** Opening STORED DATA block **
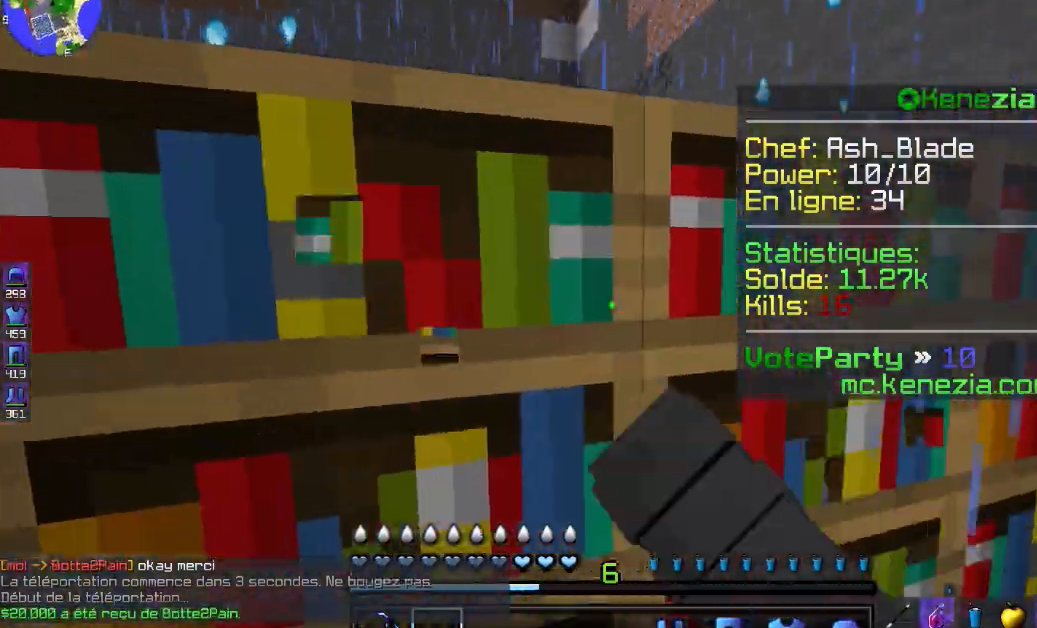
{"keys": ["d", "space", "z"], "mouse": [], "events": [[300, "space", "down"], [320, "mouse_left", "up"]]}
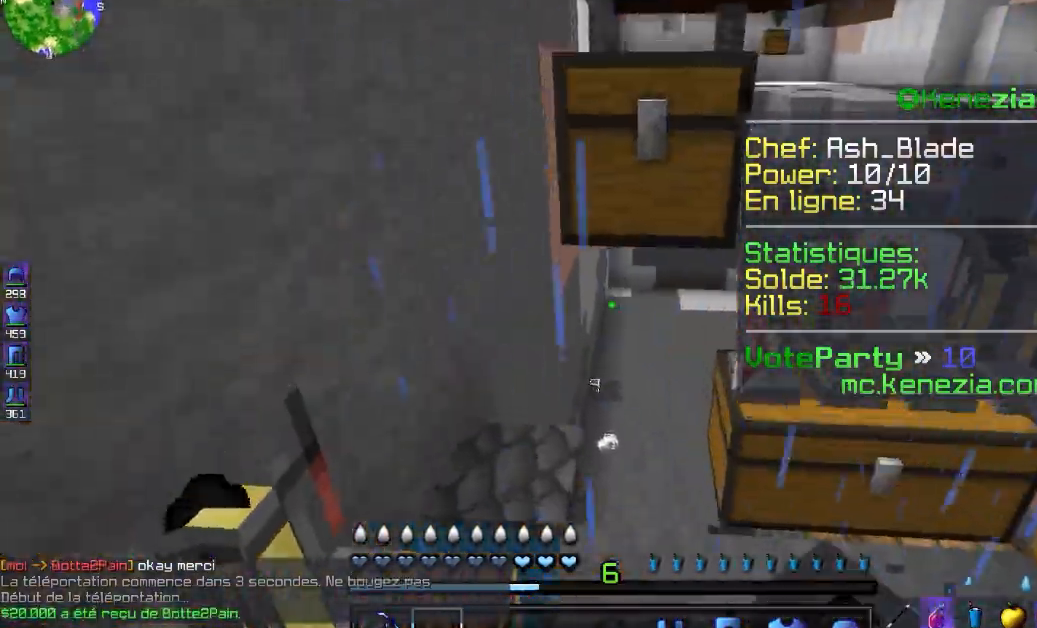
{"keys": ["d", "space", "z"], "mouse": [], "events": [[220, "space", "up"], [360, "space", "down"]]}
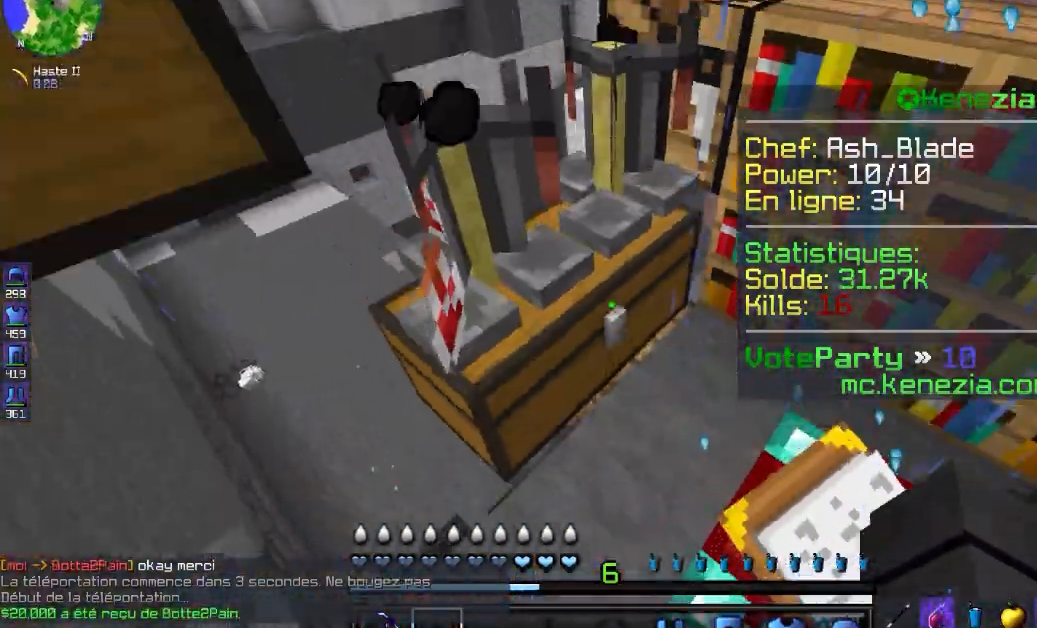
{"keys": ["space", "z"], "mouse": [], "events": [[160, "space", "up"], [180, "d", "up"], [200, "d", "down"], [300, "space", "down"], [400, "d", "up"]]}
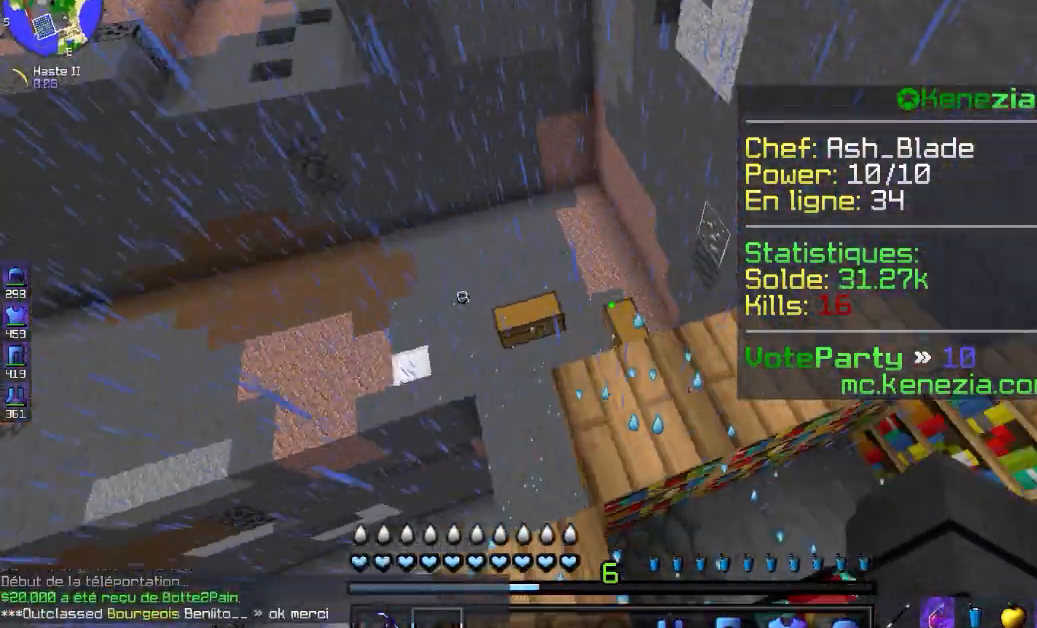
{"keys": ["space", "z"], "mouse": [], "events": [[40, "d", "down"], [100, "space", "up"], [380, "mouse_left", "down"], [440, "space", "down"], [460, "d", "up"], [500, "mouse_left", "up"]]}
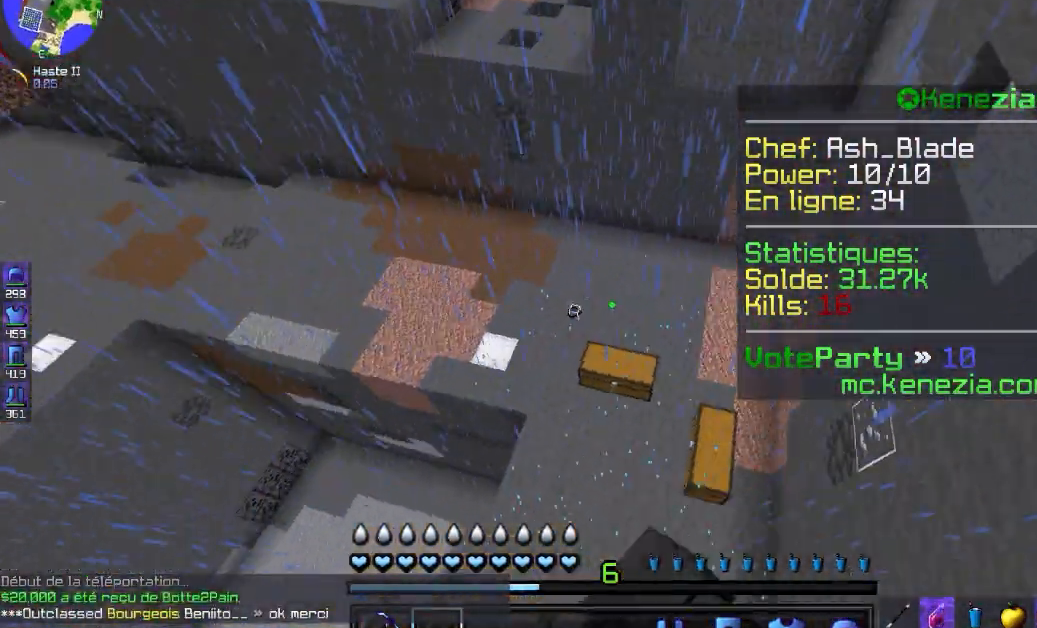
{"keys": ["d", "z"], "mouse": [], "events": [[40, "q", "down"], [240, "space", "up"], [360, "q", "up"], [400, "d", "down"]]}
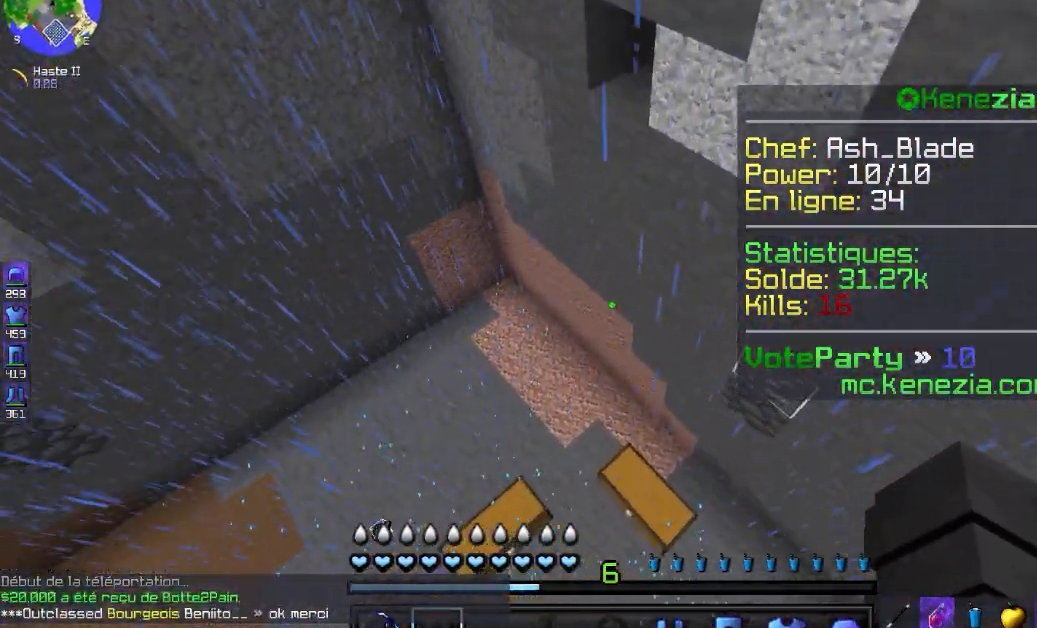
{"keys": ["d", "s"], "mouse": [], "events": [[300, "z", "up"], [440, "s", "down"]]}
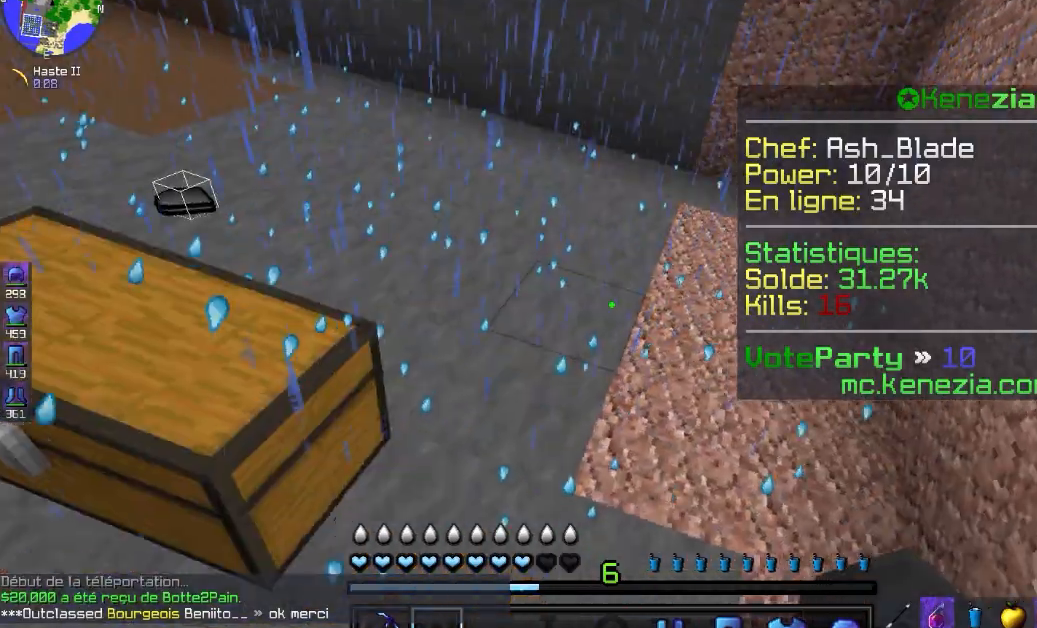
{"keys": [], "mouse": [], "events": [[20, "d", "up"], [140, "s", "up"]]}
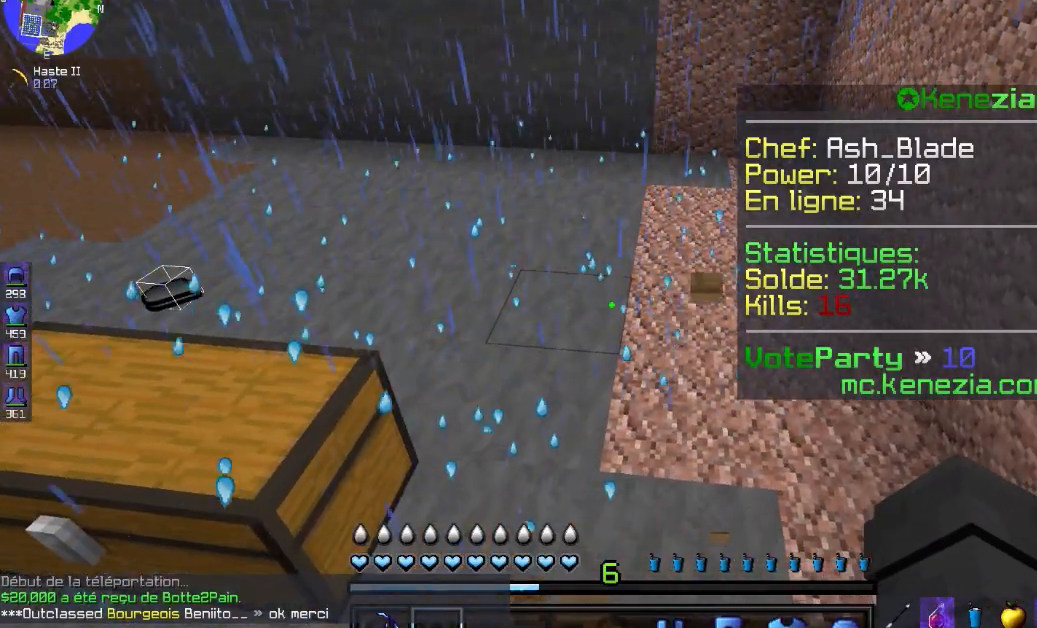
{"keys": [], "mouse": [], "events": []}
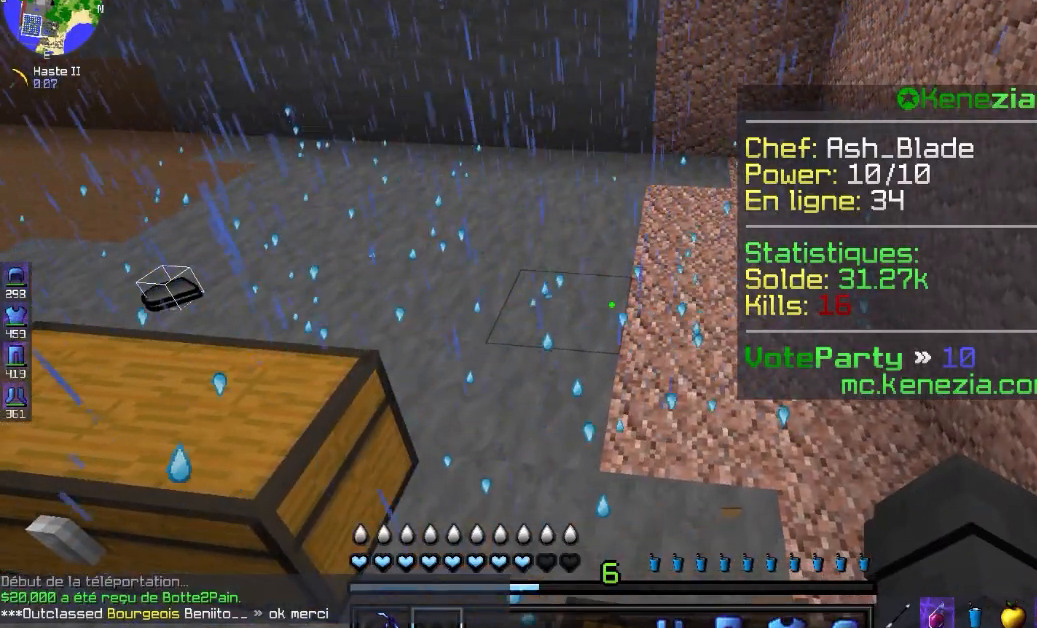
{"keys": [], "mouse": [], "events": []}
** Closing STORED DATA block **
» **WHAT TO WORK ON**
All records above need to be returned exactly. Omit the pictures.

» **WRITTEN ANSWER**
{"keys": ["d", "space", "z"], "mouse": [], "events": [[300, "space", "down"], [320, "mouse_left", "up"]]}
{"keys": ["d", "space", "z"], "mouse": [], "events": [[220, "space", "up"], [360, "space", "down"]]}
{"keys": ["space", "z"], "mouse": [], "events": [[160, "space", "up"], [180, "d", "up"], [200, "d", "down"], [300, "space", "down"], [400, "d", "up"]]}
{"keys": ["space", "z"], "mouse": [], "events": [[40, "d", "down"], [100, "space", "up"], [380, "mouse_left", "down"], [440, "space", "down"], [460, "d", "up"], [500, "mouse_left", "up"]]}
{"keys": ["d", "z"], "mouse": [], "events": [[40, "q", "down"], [240, "space", "up"], [360, "q", "up"], [400, "d", "down"]]}
{"keys": ["d", "s"], "mouse": [], "events": [[300, "z", "up"], [440, "s", "down"]]}
{"keys": [], "mouse": [], "events": [[20, "d", "up"], [140, "s", "up"]]}
{"keys": [], "mouse": [], "events": []}
{"keys": [], "mouse": [], "events": []}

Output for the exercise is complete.